***** Task input
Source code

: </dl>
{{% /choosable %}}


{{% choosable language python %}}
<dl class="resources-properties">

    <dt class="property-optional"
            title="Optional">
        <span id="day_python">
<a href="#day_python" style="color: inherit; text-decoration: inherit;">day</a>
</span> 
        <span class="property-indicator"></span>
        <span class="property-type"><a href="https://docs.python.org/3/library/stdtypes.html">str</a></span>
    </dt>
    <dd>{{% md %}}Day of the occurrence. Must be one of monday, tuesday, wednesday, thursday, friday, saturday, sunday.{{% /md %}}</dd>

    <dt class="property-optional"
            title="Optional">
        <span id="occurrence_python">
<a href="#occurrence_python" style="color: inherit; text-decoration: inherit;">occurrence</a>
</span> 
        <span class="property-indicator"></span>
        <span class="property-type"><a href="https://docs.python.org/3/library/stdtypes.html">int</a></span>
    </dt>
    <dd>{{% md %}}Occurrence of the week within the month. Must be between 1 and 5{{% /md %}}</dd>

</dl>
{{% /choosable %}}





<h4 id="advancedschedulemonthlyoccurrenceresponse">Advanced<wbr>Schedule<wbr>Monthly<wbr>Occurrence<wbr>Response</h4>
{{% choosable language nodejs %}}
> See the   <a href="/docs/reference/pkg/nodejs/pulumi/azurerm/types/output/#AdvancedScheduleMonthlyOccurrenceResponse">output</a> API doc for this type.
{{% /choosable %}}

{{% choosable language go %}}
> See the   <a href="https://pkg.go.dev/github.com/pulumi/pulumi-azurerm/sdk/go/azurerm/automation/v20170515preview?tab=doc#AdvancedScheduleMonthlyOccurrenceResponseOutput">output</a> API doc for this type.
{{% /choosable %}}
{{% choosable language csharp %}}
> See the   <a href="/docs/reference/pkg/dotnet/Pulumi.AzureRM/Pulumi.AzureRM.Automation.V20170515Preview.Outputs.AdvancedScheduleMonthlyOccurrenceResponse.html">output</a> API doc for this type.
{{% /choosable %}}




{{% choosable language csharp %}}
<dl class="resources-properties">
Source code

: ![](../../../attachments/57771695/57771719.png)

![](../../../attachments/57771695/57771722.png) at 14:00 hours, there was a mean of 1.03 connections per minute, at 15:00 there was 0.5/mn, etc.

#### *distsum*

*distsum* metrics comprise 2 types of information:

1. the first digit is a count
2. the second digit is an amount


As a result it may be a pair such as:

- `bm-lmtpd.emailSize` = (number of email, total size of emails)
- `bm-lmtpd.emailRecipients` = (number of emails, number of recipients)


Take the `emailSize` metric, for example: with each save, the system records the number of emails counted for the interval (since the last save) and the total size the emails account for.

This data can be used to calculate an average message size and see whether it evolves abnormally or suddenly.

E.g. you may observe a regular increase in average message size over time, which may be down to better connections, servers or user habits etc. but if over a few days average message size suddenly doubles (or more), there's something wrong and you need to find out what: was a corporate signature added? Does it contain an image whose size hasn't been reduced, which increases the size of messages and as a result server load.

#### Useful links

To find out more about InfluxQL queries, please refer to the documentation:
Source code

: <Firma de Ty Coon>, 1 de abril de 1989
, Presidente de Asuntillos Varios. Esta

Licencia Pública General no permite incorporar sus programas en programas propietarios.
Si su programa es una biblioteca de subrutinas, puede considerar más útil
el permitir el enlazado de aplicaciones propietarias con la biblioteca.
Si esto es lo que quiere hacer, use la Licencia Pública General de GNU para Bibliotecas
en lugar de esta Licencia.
**********
***** Task input
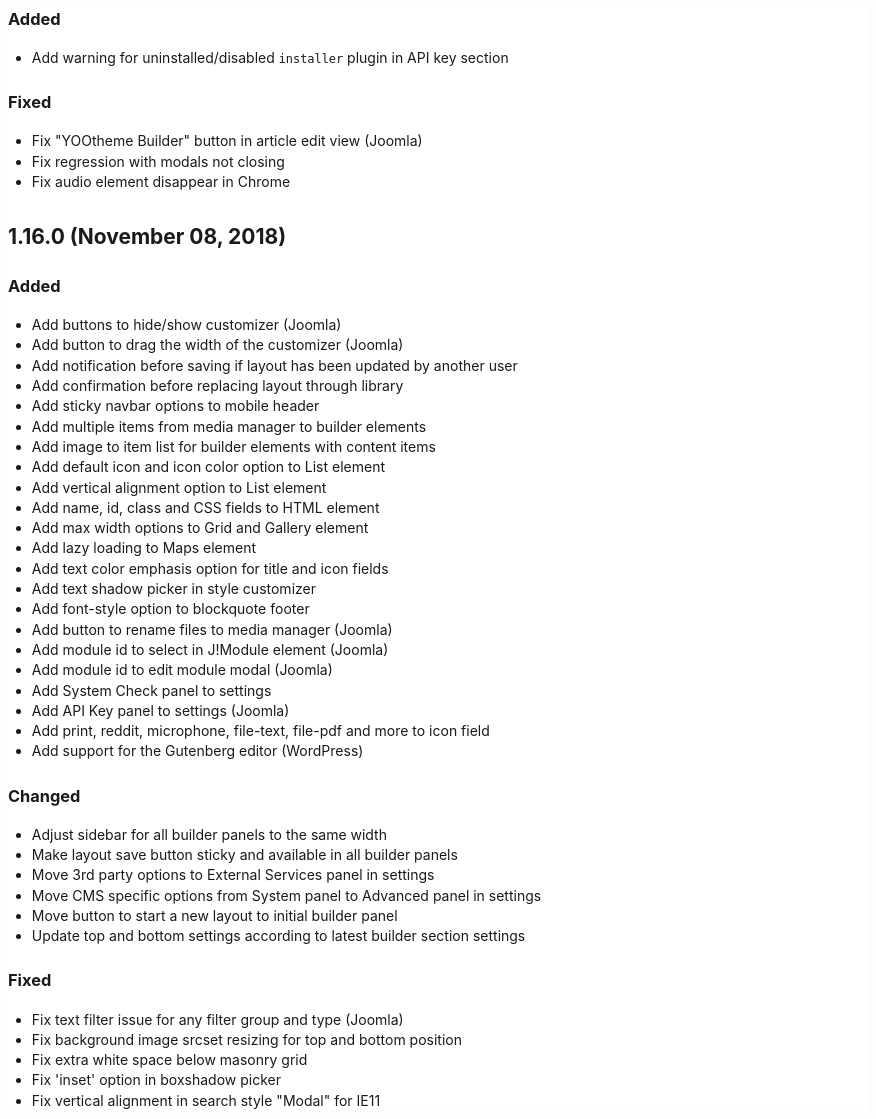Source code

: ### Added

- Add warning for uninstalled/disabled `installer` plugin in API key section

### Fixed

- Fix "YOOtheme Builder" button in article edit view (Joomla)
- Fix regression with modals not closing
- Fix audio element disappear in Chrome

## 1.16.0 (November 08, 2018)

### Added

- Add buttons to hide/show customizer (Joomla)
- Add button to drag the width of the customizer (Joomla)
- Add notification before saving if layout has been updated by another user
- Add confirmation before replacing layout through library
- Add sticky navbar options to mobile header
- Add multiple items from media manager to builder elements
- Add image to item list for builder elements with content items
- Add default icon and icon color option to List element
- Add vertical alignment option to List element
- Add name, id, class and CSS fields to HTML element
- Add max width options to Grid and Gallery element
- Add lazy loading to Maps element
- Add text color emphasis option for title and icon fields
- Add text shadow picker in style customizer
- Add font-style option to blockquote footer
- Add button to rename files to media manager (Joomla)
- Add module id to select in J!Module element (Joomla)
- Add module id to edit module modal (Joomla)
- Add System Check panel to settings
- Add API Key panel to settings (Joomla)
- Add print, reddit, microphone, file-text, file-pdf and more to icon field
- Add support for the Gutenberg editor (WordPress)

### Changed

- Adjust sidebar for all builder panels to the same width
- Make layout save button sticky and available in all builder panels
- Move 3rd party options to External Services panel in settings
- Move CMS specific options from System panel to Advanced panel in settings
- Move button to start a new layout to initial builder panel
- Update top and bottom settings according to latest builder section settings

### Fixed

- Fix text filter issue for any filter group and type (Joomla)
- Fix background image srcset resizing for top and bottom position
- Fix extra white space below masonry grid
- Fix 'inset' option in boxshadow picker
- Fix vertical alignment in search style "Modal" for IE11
**********
**Work to complete**: Look through the listing above and copy each line with the word "Licencia" in it.

**Answer section**:
Licencia Pública General no permite incorporar sus programas en programas propietarios.
Si esto es lo que quiere hacer, use la Licencia Pública General de GNU para Bibliotecas
en lugar de esta Licencia.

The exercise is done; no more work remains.